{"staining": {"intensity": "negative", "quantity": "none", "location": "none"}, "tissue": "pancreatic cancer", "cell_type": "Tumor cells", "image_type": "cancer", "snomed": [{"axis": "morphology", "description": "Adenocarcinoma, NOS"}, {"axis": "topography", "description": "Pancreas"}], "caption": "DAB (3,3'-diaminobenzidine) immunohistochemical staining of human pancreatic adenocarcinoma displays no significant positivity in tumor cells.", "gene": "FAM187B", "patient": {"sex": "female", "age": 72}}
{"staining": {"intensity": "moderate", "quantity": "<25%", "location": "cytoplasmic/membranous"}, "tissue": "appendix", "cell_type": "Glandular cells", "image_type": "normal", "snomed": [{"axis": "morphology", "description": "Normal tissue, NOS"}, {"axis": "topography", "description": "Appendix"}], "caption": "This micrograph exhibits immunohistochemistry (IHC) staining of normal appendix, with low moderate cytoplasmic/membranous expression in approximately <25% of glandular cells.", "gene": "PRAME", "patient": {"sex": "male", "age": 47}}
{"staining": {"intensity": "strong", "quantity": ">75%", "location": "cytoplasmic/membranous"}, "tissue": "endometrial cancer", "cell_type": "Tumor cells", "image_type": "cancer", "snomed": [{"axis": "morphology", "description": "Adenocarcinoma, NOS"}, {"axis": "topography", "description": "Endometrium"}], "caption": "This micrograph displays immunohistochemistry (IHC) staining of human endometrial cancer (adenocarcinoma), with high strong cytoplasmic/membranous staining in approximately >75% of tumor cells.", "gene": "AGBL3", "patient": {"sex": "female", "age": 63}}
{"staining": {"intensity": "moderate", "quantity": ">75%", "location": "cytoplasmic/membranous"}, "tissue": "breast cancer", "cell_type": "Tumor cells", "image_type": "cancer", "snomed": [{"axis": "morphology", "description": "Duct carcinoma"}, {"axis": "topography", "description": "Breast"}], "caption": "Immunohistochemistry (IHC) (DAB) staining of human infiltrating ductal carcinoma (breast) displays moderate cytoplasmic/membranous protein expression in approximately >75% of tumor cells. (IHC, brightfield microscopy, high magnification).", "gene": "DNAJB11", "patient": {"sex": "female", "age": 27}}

WHAT IS REQUIRED: The material should be transcribed in full, character for character.

SOLUTION TO THIS PROBLEM:
{"staining": {"intensity": "negative", "quantity": "none", "location": "none"}, "tissue": "pancreatic cancer", "cell_type": "Tumor cells", "image_type": "cancer", "snomed": [{"axis": "morphology", "description": "Adenocarcinoma, NOS"}, {"axis": "topography", "description": "Pancreas"}], "caption": "DAB (3,3'-diaminobenzidine) immunohistochemical staining of human pancreatic adenocarcinoma displays no significant positivity in tumor cells.", "gene": "FAM187B", "patient": {"sex": "female", "age": 72}}
{"staining": {"intensity": "moderate", "quantity": "<25%", "location": "cytoplasmic/membranous"}, "tissue": "appendix", "cell_type": "Glandular cells", "image_type": "normal", "snomed": [{"axis": "morphology", "description": "Normal tissue, NOS"}, {"axis": "topography", "description": "Appendix"}], "caption": "This micrograph exhibits immunohistochemistry (IHC) staining of normal appendix, with low moderate cytoplasmic/membranous expression in approximately <25% of glandular cells.", "gene": "PRAME", "patient": {"sex": "male", "age": 47}}
{"staining": {"intensity": "strong", "quantity": ">75%", "location": "cytoplasmic/membranous"}, "tissue": "endometrial cancer", "cell_type": "Tumor cells", "image_type": "cancer", "snomed": [{"axis": "morphology", "description": "Adenocarcinoma, NOS"}, {"axis": "topography", "description": "Endometrium"}], "caption": "This micrograph displays immunohistochemistry (IHC) staining of human endometrial cancer (adenocarcinoma), with high strong cytoplasmic/membranous staining in approximately >75% of tumor cells.", "gene": "AGBL3", "patient": {"sex": "female", "age": 63}}
{"staining": {"intensity": "moderate", "quantity": ">75%", "location": "cytoplasmic/membranous"}, "tissue": "breast cancer", "cell_type": "Tumor cells", "image_type": "cancer", "snomed": [{"axis": "morphology", "description": "Duct carcinoma"}, {"axis": "topography", "description": "Breast"}], "caption": "Immunohistochemistry (IHC) (DAB) staining of human infiltrating ductal carcinoma (breast) displays moderate cytoplasmic/membranous protein expression in approximately >75% of tumor cells. (IHC, brightfield microscopy, high magnification).", "gene": "DNAJB11", "patient": {"sex": "female", "age": 27}}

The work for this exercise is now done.